Key influencing factors include:

• Suspended solids concentration
• Organic load (COD/BOD levels)
• Water pH and temperature
• Mixing intensity and time
• Presence of oils, surfactants, or salts

Jar testing is essential to determine optimal dosage for each application.

7. Combination with other chemicals

Liquid Polydadmac is often used with other treatment chemicals:

(1) Anionic polyacrylamide (APAM):
Improves floc size and settling speed.

(2) Cationic polyacrylamide (CPAM):
Enhances sludge dewatering performance.

(3) Inorganic coagulants (PAC, alum, ferric chloride):
Reduce cost and improve coagulation strength.

(4) pH adjusters (lime, acids):
Optimize conditions for coagulation and precipitation.

This combined approach improves overall system performance.

8. Limitations and considerations

(1) Overdosing risk
Excess Polydadmac can reverse particle charge and reduce efficiency.
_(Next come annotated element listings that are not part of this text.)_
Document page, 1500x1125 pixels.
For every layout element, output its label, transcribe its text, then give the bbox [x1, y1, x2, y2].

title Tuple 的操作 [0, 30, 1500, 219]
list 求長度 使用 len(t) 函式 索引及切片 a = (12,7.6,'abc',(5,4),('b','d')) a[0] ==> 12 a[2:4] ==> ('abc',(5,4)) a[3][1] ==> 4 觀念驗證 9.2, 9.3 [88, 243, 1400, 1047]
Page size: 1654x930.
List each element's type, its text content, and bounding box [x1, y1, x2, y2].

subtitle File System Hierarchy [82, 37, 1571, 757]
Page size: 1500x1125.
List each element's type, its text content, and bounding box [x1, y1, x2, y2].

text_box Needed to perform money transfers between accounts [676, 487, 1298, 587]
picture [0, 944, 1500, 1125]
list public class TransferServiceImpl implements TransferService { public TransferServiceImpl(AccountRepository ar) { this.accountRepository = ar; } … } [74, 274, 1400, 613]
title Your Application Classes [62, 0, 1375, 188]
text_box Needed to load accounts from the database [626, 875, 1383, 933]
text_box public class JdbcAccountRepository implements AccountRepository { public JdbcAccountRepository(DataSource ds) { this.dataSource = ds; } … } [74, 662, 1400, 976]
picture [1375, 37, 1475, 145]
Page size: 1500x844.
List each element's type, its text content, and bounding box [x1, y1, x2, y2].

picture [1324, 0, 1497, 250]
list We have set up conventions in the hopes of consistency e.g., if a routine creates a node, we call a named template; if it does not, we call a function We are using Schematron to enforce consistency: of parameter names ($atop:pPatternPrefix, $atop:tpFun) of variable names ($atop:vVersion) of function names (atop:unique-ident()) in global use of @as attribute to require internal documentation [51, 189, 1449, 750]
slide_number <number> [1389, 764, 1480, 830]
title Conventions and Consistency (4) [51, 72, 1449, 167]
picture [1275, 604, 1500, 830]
(2) Sensitivity to wastewater composition
Different industrial streams require tailored dosing.

(3) Cost considerations
More expensive than inorganic coagulants but often more efficient.

(4) Mixing requirements
Poor mixing reduces effectiveness and increases chemical consumption.

9. Operational best practices

To achieve optimal performance:

• Conduct regular jar testing
• Adjust dosage based on influent variability
• Ensure proper rapid mixing conditions
• Avoid overdosing
• Combine with flocculants when necessary
• Monitor effluent turbidity and COD

10. Future trends

The use of liquid Polydadmac in industrial water treatment is expected to increase due to:

• Stricter environmental discharge standards
• Expansion of water reuse systems
• Development of hybrid polymer technologies
• Integration with membrane filtration systems
• Demand for low-sludge treatment processes

Future developments will focus on higher efficiency, lower dosage, and improved environmental compatibility.